So the fact that you had a hard time thinking of cosplit sequences of groups and the last question got me thinking (along the lines of Joel's comment actually)... what I came up with is probably standard (to people who well know it).
Suppose the sequence A-> B-> C is an exact sequence of groups. Then if it splits B is a quotient of the free product A*C (the coproduct in Grp) and if it cosplits B is a subgroup of the product AxC.
The idea (in the splitting case - this is enough since they are dual) is to use the universal property + the splitting to get a map from the coproduct. Then use the factorizations + exactness + element chase to check it is an epi in terms of right cancellation. There might be a slicker way to do this, but a way to get it for free from universal properties didn't occur to me.
This gives a philosophical explanation of why split sequences are easy to find, they are given by a presentation for B in terms of A and C (e.g. your dihedral group example). I think cosplitting seems a bit weirder since one is defining a group as a subgroup of a product - is this less natural to people who actually do group theory?

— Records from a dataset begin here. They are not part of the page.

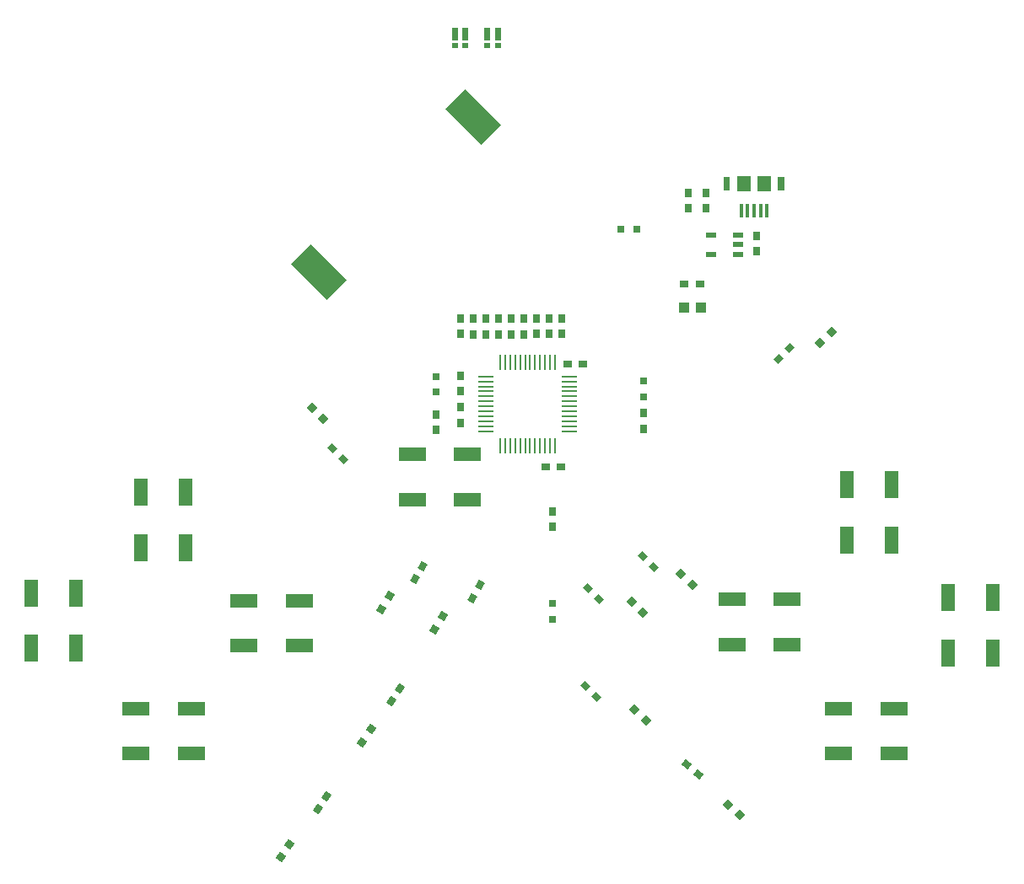
<source format=gbr>
%TF.GenerationSoftware,Novarm,DipTrace,3.0.0.2*%
%TF.CreationDate,2017-10-23T18:11:06+01:00*%
%FSLAX35Y35*%
%MOMM*%
%TF.FileFunction,Paste,Top*%
%TF.Part,Single*%
%AMOUTLINE2*
4,1,4,
-2.76832,0.80963,
-0.80963,2.76832,
2.76832,-0.80963,
0.80963,-2.76832,
-2.76832,0.80963,
0*%
%AMOUTLINE5*
4,1,4,
-1.3825,0.69,
1.3825,0.69,
1.3825,-0.69,
-1.3825,-0.69,
-1.3825,0.69,
0*%
%AMOUTLINE14*
4,1,4,
0.52474,0.13921,
0.04868,-0.54071,
-0.52474,-0.13921,
-0.04868,0.54071,
0.52474,0.13921,
0*%
%AMOUTLINE17*
4,1,4,
0.04597,-0.54092,
-0.54092,0.04597,
-0.04597,0.54092,
0.54092,-0.04597,
0.04597,-0.54092,
0*%
%AMOUTLINE20*
4,1,4,
-0.51061,-0.18441,
-0.09561,0.53441,
0.51061,0.18441,
0.09561,-0.53441,
-0.51061,-0.18441,
0*%
%AMOUTLINE23*
4,1,4,
0.07419,-0.53778,
-0.54261,0.01757,
-0.07419,0.53778,
0.54261,-0.01757,
0.07419,-0.53778,
0*%
%AMOUTLINE26*
4,1,4,
0.51061,0.18441,
0.09561,-0.53441,
-0.51061,-0.18441,
-0.09561,0.53441,
0.51061,0.18441,
0*%
%AMOUTLINE29*
4,1,4,
-0.54092,-0.04597,
0.04597,0.54092,
0.54092,0.04597,
-0.04597,-0.54092,
-0.54092,-0.04597,
0*%
%AMOUTLINE32*5,1,4,0,0,1.1031,-169.99984*%
%AMOUTLINE35*5,1,4,0,0,1.10312,-90.0*%
%AMOUTLINE38*5,1,4,0,0,1.10306,-165.00073*%
%AMOUTLINE41*5,1,4,0,0,1.10307,-87.00052*%
%AMOUTLINE44*5,1,4,0,0,1.10306,14.99927*%
%AMOUTLINE47*5,1,4,0,0,1.10312,-180.0*%
%ADD48R,0.78X0.78*%
%ADD50R,1.08X0.58*%
%ADD52R,0.28X1.58*%
%ADD54R,1.58X0.28*%
%ADD56R,1.48X1.53*%
%ADD60R,0.38X1.33*%
%ADD66R,1.08X0.98*%
%ADD68R,0.83X0.7*%
%ADD70R,0.7X0.83*%
%ADD72R,2.765X1.38*%
%ADD74R,1.38X2.765*%
%ADD82OUTLINE2*%
%ADD85OUTLINE5*%
%ADD94OUTLINE14*%
%ADD97OUTLINE17*%
%ADD100OUTLINE20*%
%ADD103OUTLINE23*%
%ADD106OUTLINE26*%
%ADD109OUTLINE29*%
%ADD112OUTLINE32*%
%ADD115OUTLINE35*%
%ADD118OUTLINE38*%
%ADD121OUTLINE41*%
%ADD124OUTLINE44*%
%ADD127OUTLINE47*%
G75*
G01*
%LPD*%
D82*
X4212443Y7251529D3*
X5765957Y8805042D3*
D85*
X5149499Y5416272D3*
X5706499D3*
X5149499Y4966272D3*
X5706499D3*
D74*
X2426000Y4482772D3*
Y5039772D3*
X2876000Y4482772D3*
Y5039772D3*
X9513500Y4558772D3*
Y5115772D3*
X9963500Y4558772D3*
Y5115772D3*
D72*
X9989000Y2410772D3*
X9432000D3*
X9989000Y2860772D3*
X9432000D3*
D74*
X1776000Y4026772D3*
Y3469772D3*
X1326000Y4026772D3*
Y3469772D3*
D72*
X3461000Y3948272D3*
X4018000D3*
X3461000Y3498272D3*
X4018000D3*
X8915500Y3510772D3*
X8358500D3*
X8915500Y3960772D3*
X8358500D3*
D74*
X10976000Y3981772D3*
Y3424772D3*
X10526000Y3981772D3*
Y3424772D3*
D72*
X2378000Y2860772D3*
X2935000D3*
X2378000Y2410772D3*
X2935000D3*
D70*
X6524500Y6783272D3*
Y6628272D3*
X5889500Y6625322D3*
Y6780322D3*
X5762500Y6625322D3*
Y6780322D3*
D68*
X6642357Y5295049D3*
X6487357D3*
D70*
X6651500Y6784072D3*
Y6629072D3*
D68*
X6709223Y6325746D3*
X6864223D3*
D70*
X5635500Y6053022D3*
Y6208022D3*
Y5735522D3*
Y5890522D3*
X8610890Y7461976D3*
Y7616976D3*
D68*
X7882657Y7129882D3*
X8037657D3*
D70*
X7917450Y7889352D3*
Y8044352D3*
D66*
X7876683Y6890966D3*
X8046683D3*
G36*
X5549343Y9500616D2*
X5609336D1*
Y9550616D1*
X5549343D1*
Y9500616D1*
G37*
G36*
X5715343D2*
X5655351D1*
Y9550616D1*
X5715343D1*
Y9500616D1*
G37*
G36*
Y9580616D2*
X5654338D1*
Y9700616D1*
X5715343D1*
Y9580616D1*
G37*
G36*
X5610348D2*
X5549343D1*
Y9700616D1*
X5610348D1*
Y9580616D1*
G37*
D60*
X8710300Y7869806D3*
X8645300D3*
X8580300D3*
X8515300D3*
X8450300D3*
D56*
X8480300Y8139806D3*
X8680300D3*
G36*
X5873947Y9500616D2*
X5933939D1*
Y9550616D1*
X5873947D1*
Y9500616D1*
G37*
G36*
X6039947D2*
X5979954D1*
Y9550616D1*
X6039947D1*
Y9500616D1*
G37*
G36*
Y9580616D2*
X5978942D1*
Y9700616D1*
X6039947D1*
Y9580616D1*
G37*
G36*
X5934952D2*
X5873947D1*
Y9700616D1*
X5934952D1*
Y9580616D1*
G37*
D70*
X6143500Y6624522D3*
Y6779522D3*
X6397500Y6783272D3*
Y6628272D3*
X5635500Y6784072D3*
Y6629072D3*
X6270500Y6624522D3*
Y6779522D3*
X8094860Y8047746D3*
Y7892746D3*
D94*
X4291460Y1985762D3*
X4202553Y1858796D3*
D70*
X7468413Y5676402D3*
Y5831402D3*
X6554917Y4844389D3*
Y4689389D3*
D97*
X6915500Y4076272D3*
X7025100Y3966672D3*
D100*
X5256000Y4297772D3*
X5178500Y4163539D3*
D97*
X6885500Y3089272D3*
X6995100Y2979672D3*
X7464500Y4394272D3*
X7574100Y4284672D3*
D103*
X7906500Y2304272D3*
X8021687Y2200559D3*
D97*
X4459180Y5367369D3*
X4349580Y5476969D3*
D70*
X6016500Y6625322D3*
Y6780322D3*
X5392247Y5661886D3*
Y5816886D3*
D106*
X5827500Y4107272D3*
X5750000Y3973039D3*
D109*
X8823500Y6379272D3*
X8933100Y6488872D3*
D94*
X5028053Y3065296D3*
X4939147Y2938329D3*
D54*
X5888403Y6201636D3*
Y6151636D3*
Y6101636D3*
Y6051636D3*
Y6001636D3*
Y5951636D3*
Y5901636D3*
Y5851636D3*
Y5801636D3*
Y5751636D3*
Y5701636D3*
Y5651636D3*
D52*
X6033403Y5506636D3*
X6083403D3*
X6133403D3*
X6183403D3*
X6233403D3*
X6283403D3*
X6333403D3*
X6383403D3*
X6433403D3*
X6483403D3*
X6533403D3*
X6583403D3*
D54*
X6728403Y5651636D3*
Y5701636D3*
Y5751636D3*
Y5801636D3*
Y5851636D3*
Y5901636D3*
Y5951636D3*
Y6001636D3*
Y6051636D3*
Y6101636D3*
Y6151636D3*
Y6201636D3*
D52*
X6583403Y6346636D3*
X6533403D3*
X6483403D3*
X6433403D3*
X6383403D3*
X6333403D3*
X6283403D3*
X6233403D3*
X6183403D3*
X6133403D3*
X6083403D3*
X6033403D3*
D50*
X8420390Y7430226D3*
Y7525226D3*
Y7620226D3*
X8150390D3*
Y7430226D3*
D112*
X3828500Y1369272D3*
X3920273Y1500336D3*
D48*
X7468413Y6154602D3*
Y5994602D3*
X6557500Y3763272D3*
Y3923272D3*
D115*
X7463576Y3826623D3*
X7350439Y3939760D3*
D118*
X4843203Y3859899D3*
X4923203Y3998462D3*
D115*
X7495733Y2740973D3*
X7382596Y2854110D3*
X7960649Y4106616D3*
X7847513Y4219753D3*
D121*
X8440333Y1795212D3*
X8321430Y1902276D3*
D115*
X4144501Y5885271D3*
X4257637Y5772135D3*
D48*
X7407500Y7683272D3*
X7247500D3*
X5392247Y6202886D3*
Y6042886D3*
D124*
X5375383Y3656269D3*
X5455383Y3794832D3*
D127*
X9358499Y6647271D3*
X9245362Y6534135D3*
D112*
X4647053Y2525546D3*
X4738827Y2656609D3*
G36*
X8272583Y8207716D2*
X8338277D1*
Y8071002D1*
X8272583D1*
Y8207716D1*
G37*
G36*
X8822530Y8206402D2*
X8888223D1*
Y8069689D1*
X8822530D1*
Y8206402D1*
G37*
M02*

</source>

I haven't checked but I suspect that one cannot have a split and cosplit sequence in Grp - it seems like the fact that there is no biproduct should be an obstruction to this based on the above but I am not sure. The largest class of categories which springs to mind where Andrew's trick works would be quasi-abelian categories for strict exact sequences (so pretty much exact categories).
Finally I thought I'd point out some whackier examples where one has splitting iff cosplitting behaviour. In a triangulated category one has that every monomorphism is split and every epimorphism is split - in particular a triangle "splits" iff it "cosplits". The same is actually true for "exact sequences of triangulated categories". A fully faithful exact functor S -> T admits a right adjoint (cosplitting) iff T -> T/S admits a right adjoint (splitting).